Prior Authorization Request
Patient: [#Patient#], DOB [#dob#]. Diagnosis: [#diagnosis + code#].
Requested: [#treatment / drug + code#].
Medical necessity: [#clinical rationale + guideline/criteria met#].
Tried and failed: [#prior treatments, dates, outcomes#].
Requesting approval per [#policy/criteria#]. [#provider + contact#]

Appeal of a denial

An appeal must answer the specific reason the payer gave, not restate the original request. Quote the stated denial reason, then rebut it directly with the clinical evidence, guideline citation, or documentation that addresses exactly that point. Appeals that engage the denial reason succeed far more often than those that simply resubmit. Use placeholders for the denial reason, the rebuttal, and the supporting evidence. Keep it on a trigger like ;paappeal, and reference the original request and denial by number.

Appeal of Prior Authorization Denial — Ref [#auth/denial ##]
Patient: [#Patient#], DOB [#dob#].
Stated denial reason: [#payer reason#].
Rebuttal: [#why that reason does not apply — clinical evidence#].
Supporting documentation: [#guideline / records attached#].
We request reconsideration and approval. [#provider + contact#]

Peer-to-peer summary

When a case goes to a peer-to-peer review, a tight clinical summary in hand makes the call efficient and persuasive. Capture the diagnosis, the failed alternatives, the specific reason this treatment is necessary now, and the guideline support — everything the reviewing physician needs in under a minute. Preparing this in advance turns an ambush call into a prepared case. Use placeholders for the clinical summary and the key justification. Keep it on a trigger like ;papeer so you walk into every peer-to-peer ready.

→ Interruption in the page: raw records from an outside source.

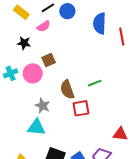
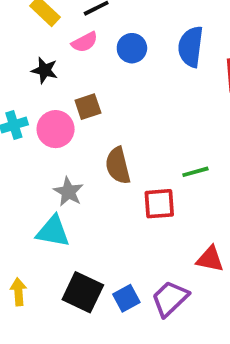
blue circle: (67, 11) -> (132, 48), moved
green line: (95, 83) -> (195, 172), moved
red square: (81, 108) -> (159, 204), moved

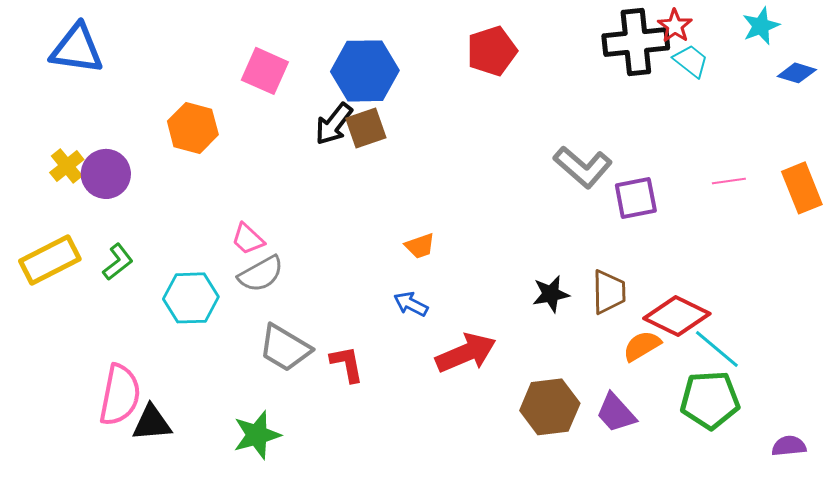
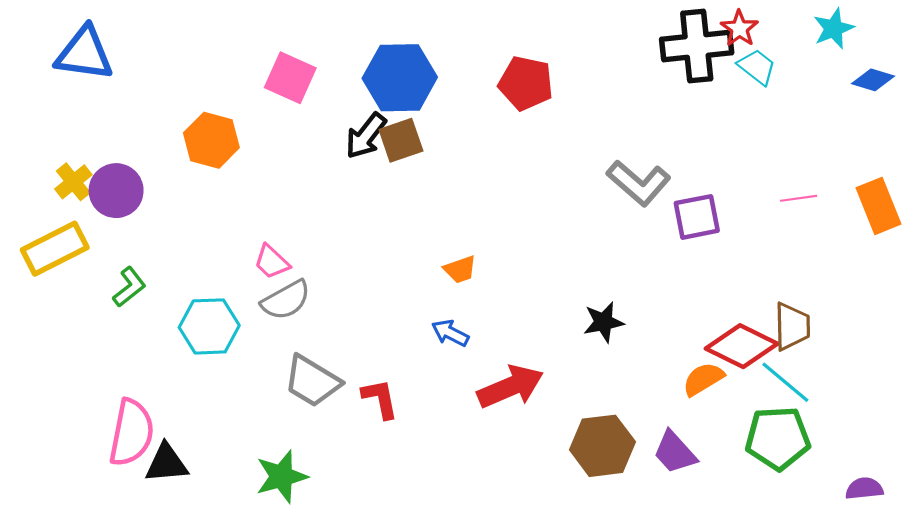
red pentagon: (492, 51) -> (526, 83), moved, turned 30
yellow rectangle: (50, 260) -> (55, 249), moved
brown trapezoid: (609, 292) -> (792, 326), moved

Peer-to-Peer Summary — [#Patient#], [#diagnosis#]
Clinical course: [#brief history#]. Failed/unsuitable: [#alternatives + why#].
Why [#requested treatment#] now: [#urgency / necessity#].
Guideline support: [#citation#]. Requesting approval. [#provider#]

How to Get Started

Build three snippets: an initial request (;painitial), a denial appeal (;paappeal), and a peer-to-peer summary (;papeer). Add placeholders for the diagnosis and code, the requested treatment, the medical-necessity rationale, and the tried-and-failed alternatives. Type the trigger and it expands inline as you type — no hotkey needed (or use Hotkey Mode) — in your EHR or payer portal. Always include the tried-and-failed section in initial requests, and on appeals quote and rebut the specific denial reason. Keep protected health information out of the shared library so it stays HIPAA-safe, and use AI Enhance to sharpen the medical-necessity language without inventing clinical facts.

Pro Tips

  • Always include a "tried and failed" section in the initial request — its absence is the single most common trigger for an avoidable denial.
  • On appeals, quote the stated denial reason and rebut it directly; resubmitting the original request without engaging the reason rarely succeeds.
  • Prepare the peer-to-peer summary in advance so a review call becomes a prepared case rather than an ambush.
  • Keep protected health information out of the shared library; the template holds the argument structure, the clinician adds the facts at send.